Ceiling height of 1.80 m, built-in cellar considered as accommodation, lack of a mandatory window with opening: the High Committee for the Right to Housing (HCDL) calls this Friday for the complete revision of a decree accused of to be an open door for slum landlords.

A week after the vote in the Senate on the bill on “degraded housing”, which concerns between 400,000 and 600,000 homes in France, the HCDL, an independent body created on the initiative of Abbé Pierre and linked to the Prime Minister, calls for revision of the decree of 29 July 2023 on health rules for hygiene and sanitation in residential buildings.

Left-wing deputies and senators were unable to have this decree revised during the debates in parliament on the text ‘Undignified housing’. “The precise definition of undignified or unsanitary housing, laid down in the law, allows intervention by administrative authorities, in a preventive or curative manner,” the HCDL recalls in its opinion. However, today’s housing crisis is forcing “thousands of households to take refuge in sub-markets of poverty: slums, squats” and “allowing slum landlords to multiply.”

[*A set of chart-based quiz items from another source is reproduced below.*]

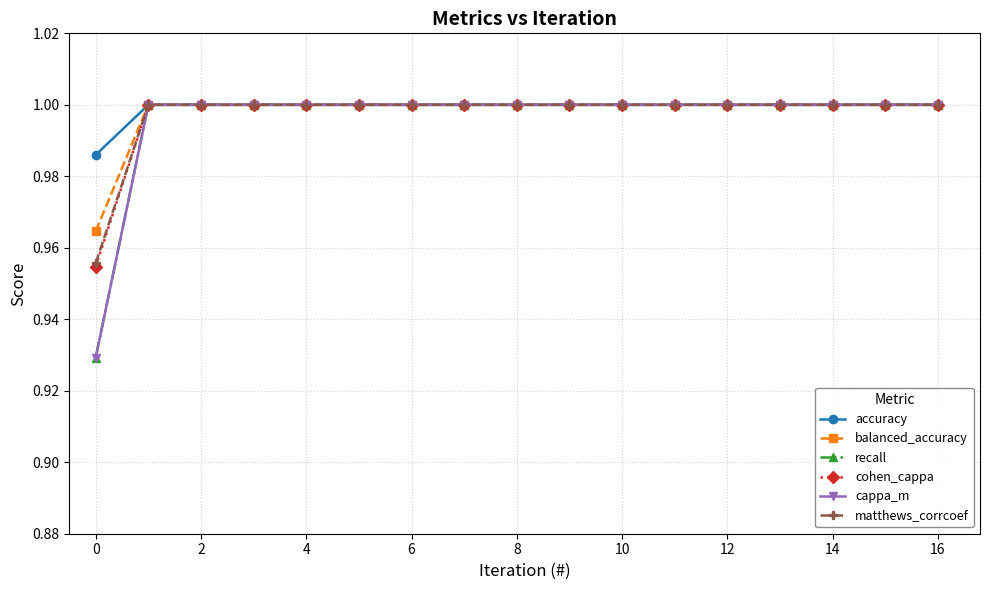

Is this an area chart (filled region under the line)?

No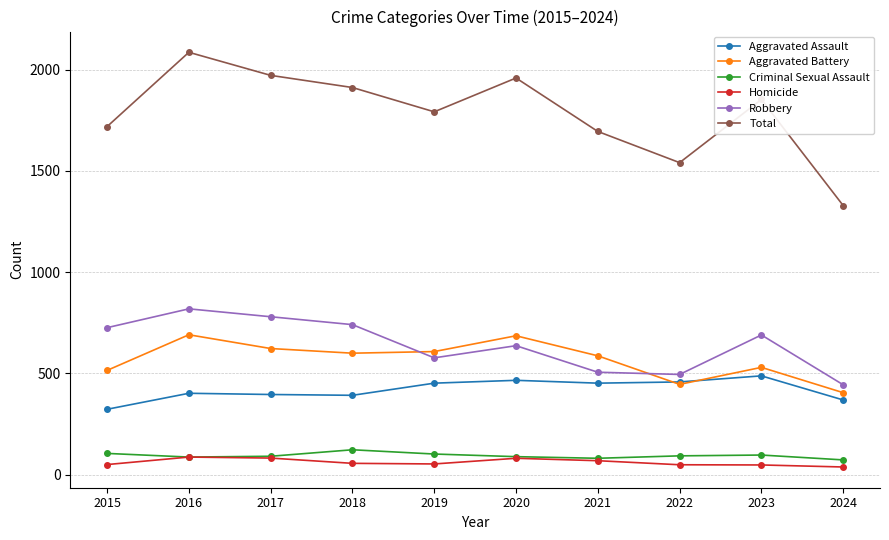

What is the sum of all Aggravated Battery values?

5691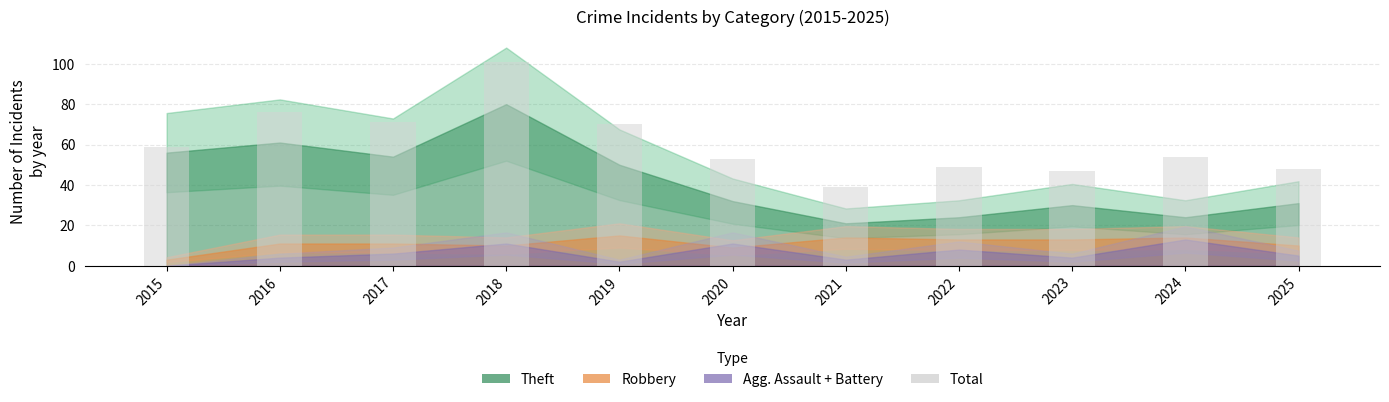

The value at 2022 is 80. True or false?

False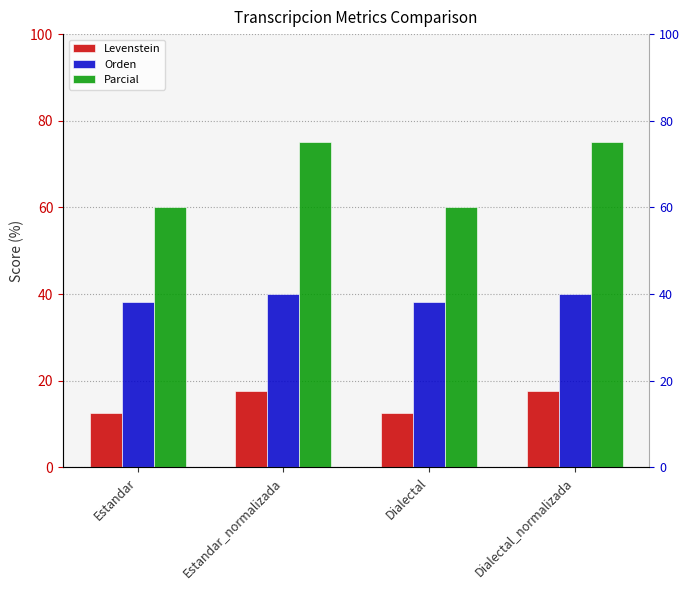

What is the lowest value of the Orden series?

38.1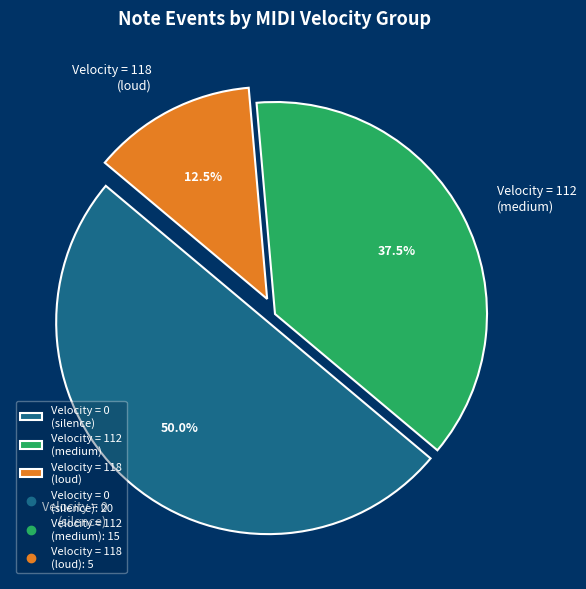

Rank the categories by value from highest to lowest.

Velocity = 0 (silence), Velocity = 112 (medium), Velocity = 118 (loud)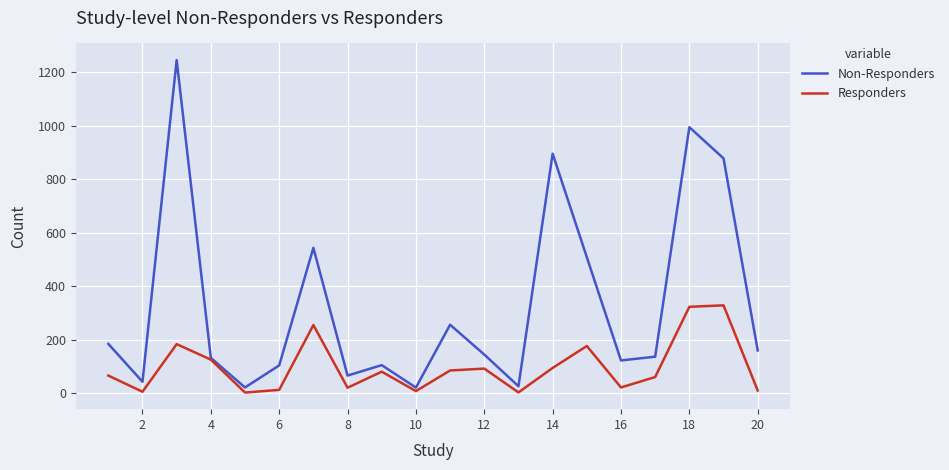

What are all the series names shown in the legend?

Non-Responders, Responders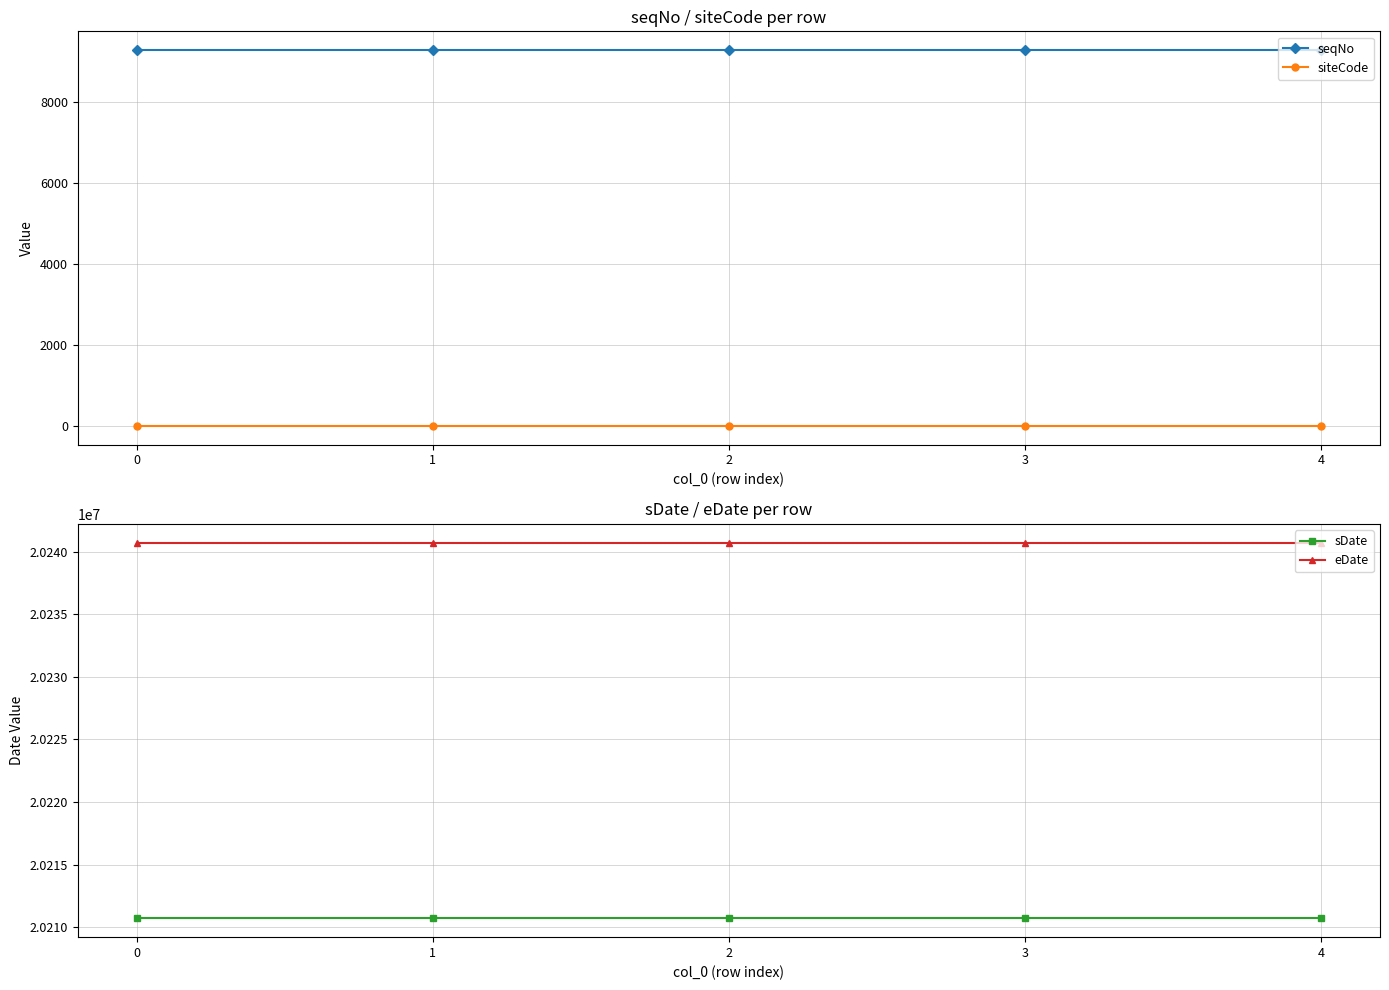

What is the sum of the sDate values at 3 and 0?

40421402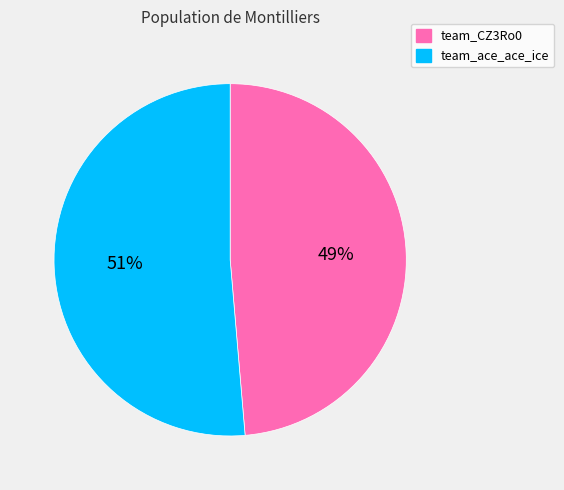

To the nearest percent, what portion does team_CZ3Ro0 represent?

49%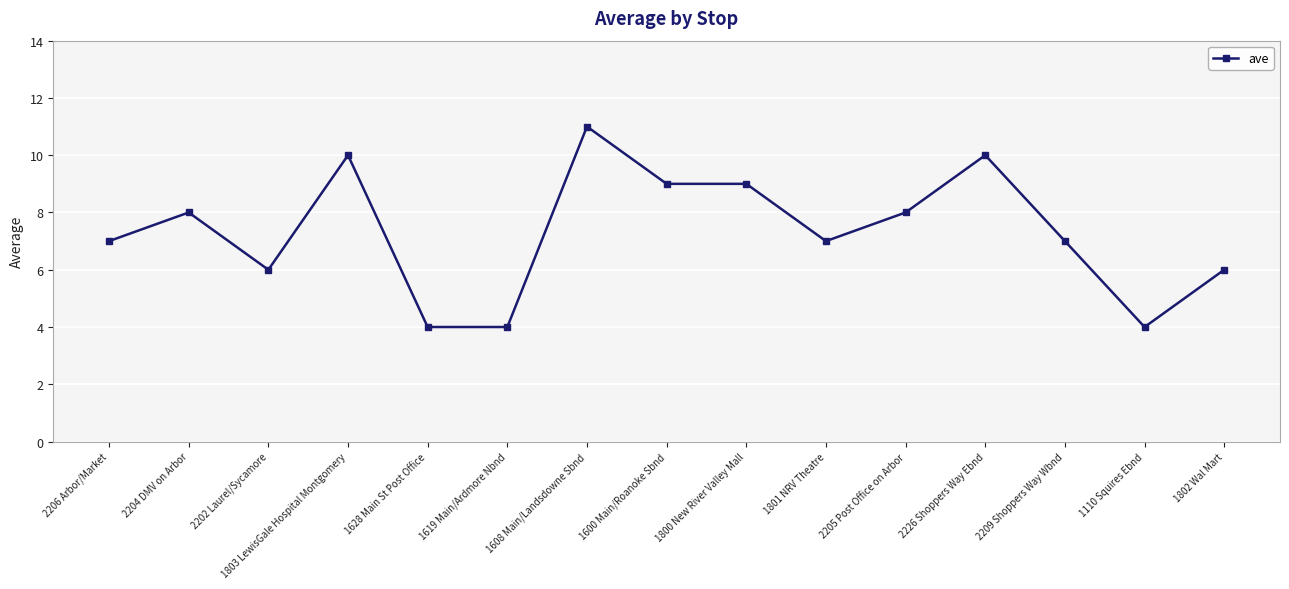

True or false: the data has more than 0 interior local peaks.

True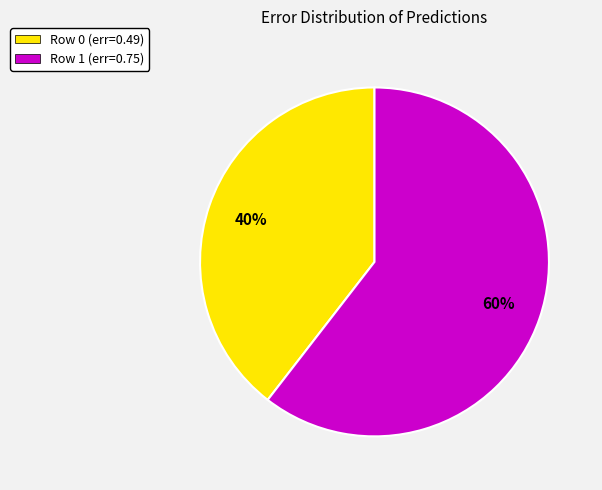

What is the largest slice in the pie chart?

Row 1 (err=0.75)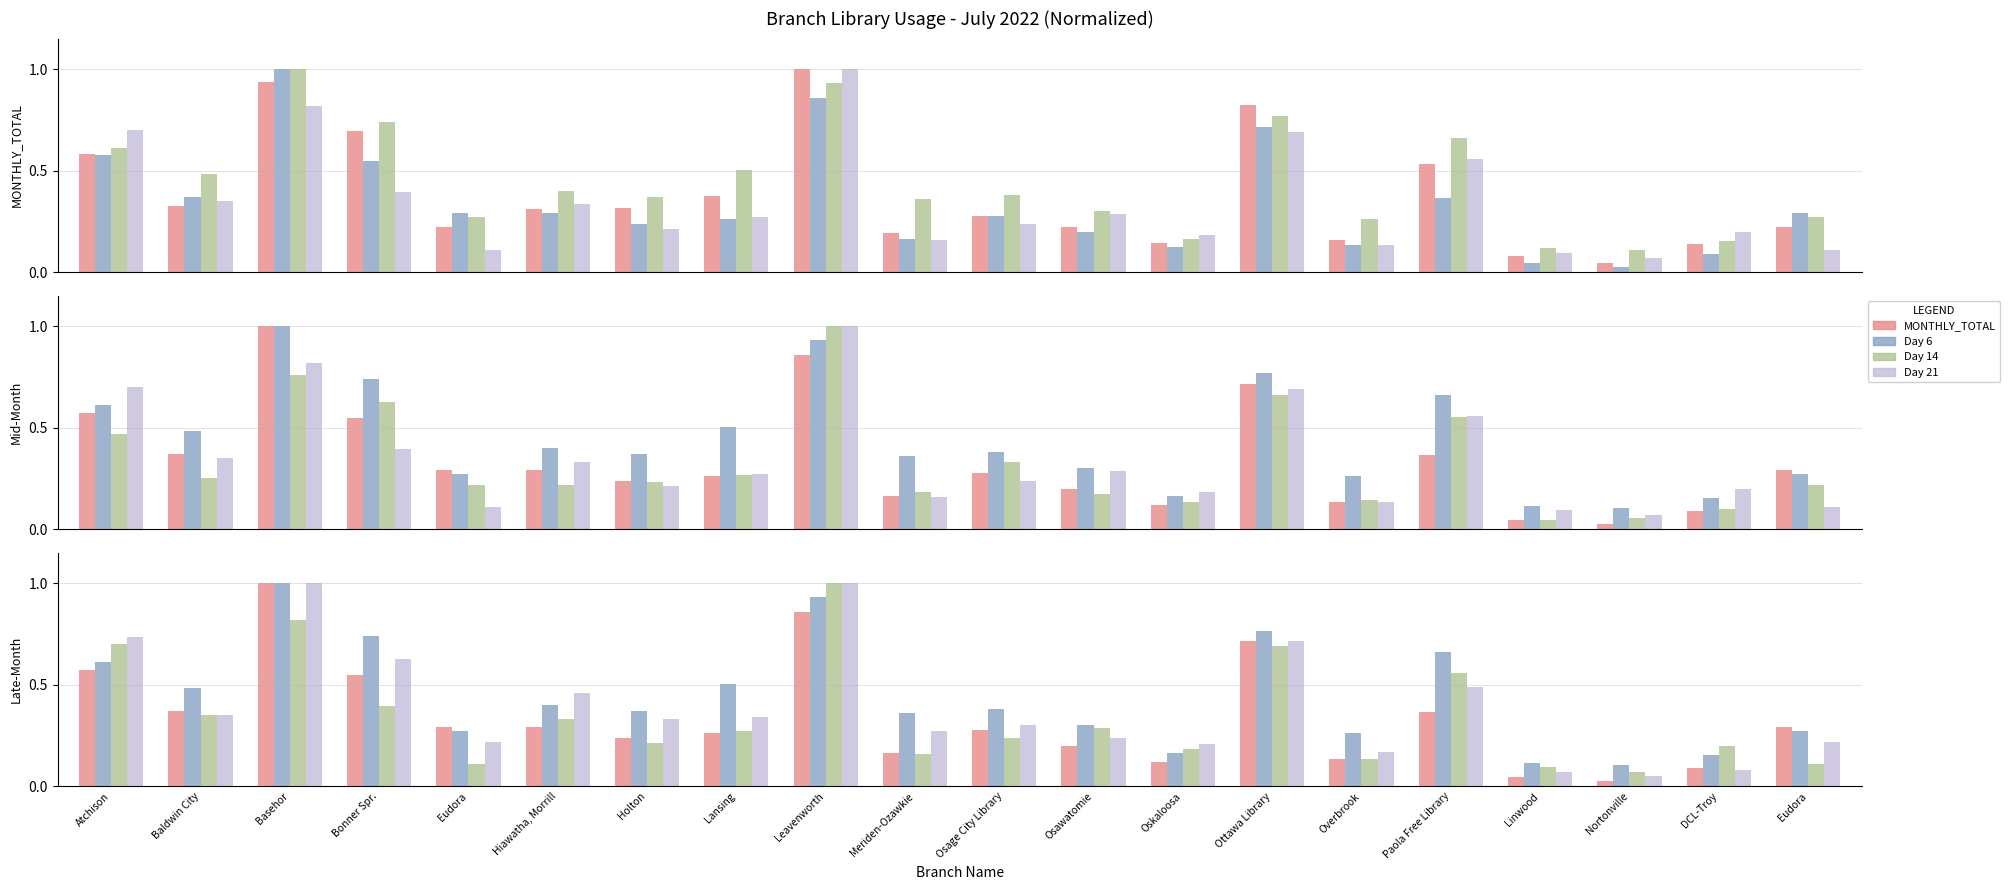

The value of Day 14 at Osawatomie is 0.3. True or false?

True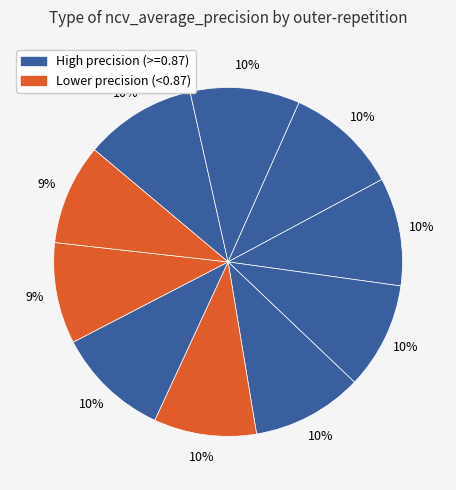

Which slice is the largest?

outer-repetition2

In order to harmonize at national level the health rules for hygiene and sanitation of homes, which were until now defined at departmental level, the government launched a simplification of the buildings policy in 2020. It is within this framework that the decree was adopted.

The reform aimed to harmonize the rules “from above”, the authors note, but this goal, in their view, is not achieved, with different rules remaining depending on the territories, while the decree also results in “a regression of the applicable rules’. law in terms of health regulations that weaken the victims of unsanitary housing”.

Height, cellars, ventilation and natural light

This is the case with the ceiling height, which today can reach 1.80 m, compared to 2.20 m previously, provided that the living volume is 20 m3. “The lack of space in housing contributes to the development of anxiety and depressive pathologies,” recalls the HCDL.

Additionally, while basements have historically been considered unsuitable for habitation, the text adds “an exception for basements that do not pose a risk to the health of residents,” the authors note.

The new decision also does not require “permanent, natural or mechanical ventilation of the home”. “However, the absence of the obligation to have a window with an opening to the outside in every living room is essential to guarantee natural ventilation,” the High Committee emphasizes.

Finally, regarding natural light, the authors ask that “all main rooms serving as living rooms or bedrooms have natural lighting with the obligation of a sufficiently clear horizontal view”.